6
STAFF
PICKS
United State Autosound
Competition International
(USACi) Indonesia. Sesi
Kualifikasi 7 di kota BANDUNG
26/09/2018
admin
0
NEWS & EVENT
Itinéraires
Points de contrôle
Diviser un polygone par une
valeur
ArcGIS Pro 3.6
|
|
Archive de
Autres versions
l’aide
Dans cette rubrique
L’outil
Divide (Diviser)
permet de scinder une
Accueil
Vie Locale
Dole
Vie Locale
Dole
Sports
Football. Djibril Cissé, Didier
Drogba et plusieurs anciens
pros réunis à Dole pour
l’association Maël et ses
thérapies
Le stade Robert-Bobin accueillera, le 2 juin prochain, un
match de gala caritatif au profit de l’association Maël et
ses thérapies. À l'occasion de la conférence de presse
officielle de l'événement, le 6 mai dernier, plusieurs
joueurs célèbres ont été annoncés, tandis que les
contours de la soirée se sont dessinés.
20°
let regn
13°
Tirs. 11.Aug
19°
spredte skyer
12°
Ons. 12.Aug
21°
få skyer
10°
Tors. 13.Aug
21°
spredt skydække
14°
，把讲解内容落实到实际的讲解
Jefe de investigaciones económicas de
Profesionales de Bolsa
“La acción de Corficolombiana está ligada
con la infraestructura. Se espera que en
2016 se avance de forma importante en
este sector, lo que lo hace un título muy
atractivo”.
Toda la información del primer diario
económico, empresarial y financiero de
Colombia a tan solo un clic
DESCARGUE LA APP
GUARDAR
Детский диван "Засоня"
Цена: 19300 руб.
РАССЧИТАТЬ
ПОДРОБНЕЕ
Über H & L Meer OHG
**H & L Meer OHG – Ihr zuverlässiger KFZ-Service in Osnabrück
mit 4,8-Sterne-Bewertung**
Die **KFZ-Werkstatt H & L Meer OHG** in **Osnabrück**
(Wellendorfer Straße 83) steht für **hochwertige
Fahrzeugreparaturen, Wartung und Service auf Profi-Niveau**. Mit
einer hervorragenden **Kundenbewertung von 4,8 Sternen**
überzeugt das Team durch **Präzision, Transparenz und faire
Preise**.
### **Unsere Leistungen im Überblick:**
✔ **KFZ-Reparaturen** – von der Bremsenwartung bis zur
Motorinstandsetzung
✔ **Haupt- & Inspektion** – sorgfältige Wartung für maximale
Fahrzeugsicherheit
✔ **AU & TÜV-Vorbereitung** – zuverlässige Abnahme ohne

______________________________

## THE PROBLEM
Transcribe all the records above line by line, with no changes to wording, spelling, punctuation or line order.

## RESPONSE AREA
6
STAFF
PICKS
United State Autosound
Competition International
(USACi) Indonesia. Sesi
Kualifikasi 7 di kota BANDUNG
26/09/2018
admin
0
NEWS & EVENT
Itinéraires
Points de contrôle
Diviser un polygone par une
valeur
ArcGIS Pro 3.6
|
|
Archive de
Autres versions
l’aide
Dans cette rubrique
L’outil
Divide (Diviser)
permet de scinder une
Accueil
Vie Locale
Dole
Vie Locale
Dole
Sports
Football. Djibril Cissé, Didier
Drogba et plusieurs anciens
pros réunis à Dole pour
l’association Maël et ses
thérapies
Le stade Robert-Bobin accueillera, le 2 juin prochain, un
match de gala caritatif au profit de l’association Maël et
ses thérapies. À l'occasion de la conférence de presse
officielle de l'événement, le 6 mai dernier, plusieurs
joueurs célèbres ont été annoncés, tandis que les
contours de la soirée se sont dessinés.
20°
let regn
13°
Tirs. 11.Aug
19°
spredte skyer
12°
Ons. 12.Aug
21°
få skyer
10°
Tors. 13.Aug
21°
spredt skydække
14°
，把讲解内容落实到实际的讲解
Jefe de investigaciones económicas de
Profesionales de Bolsa
“La acción de Corficolombiana está ligada
con la infraestructura. Se espera que en
2016 se avance de forma importante en
este sector, lo que lo hace un título muy
atractivo”.
Toda la información del primer diario
económico, empresarial y financiero de
Colombia a tan solo un clic
DESCARGUE LA APP
GUARDAR
Детский диван "Засоня"
Цена: 19300 руб.
РАССЧИТАТЬ
ПОДРОБНЕЕ
Über H & L Meer OHG
**H & L Meer OHG – Ihr zuverlässiger KFZ-Service in Osnabrück
mit 4,8-Sterne-Bewertung**
Die **KFZ-Werkstatt H & L Meer OHG** in **Osnabrück**
(Wellendorfer Straße 83) steht für **hochwertige
Fahrzeugreparaturen, Wartung und Service auf Profi-Niveau**. Mit
einer hervorragenden **Kundenbewertung von 4,8 Sternen**
überzeugt das Team durch **Präzision, Transparenz und faire
Preise**.
### **Unsere Leistungen im Überblick:**
✔ **KFZ-Reparaturen** – von der Bremsenwartung bis zur
Motorinstandsetzung
✔ **Haupt- & Inspektion** – sorgfältige Wartung für maximale
Fahrzeugsicherheit
✔ **AU & TÜV-Vorbereitung** – zuverlässige Abnahme ohne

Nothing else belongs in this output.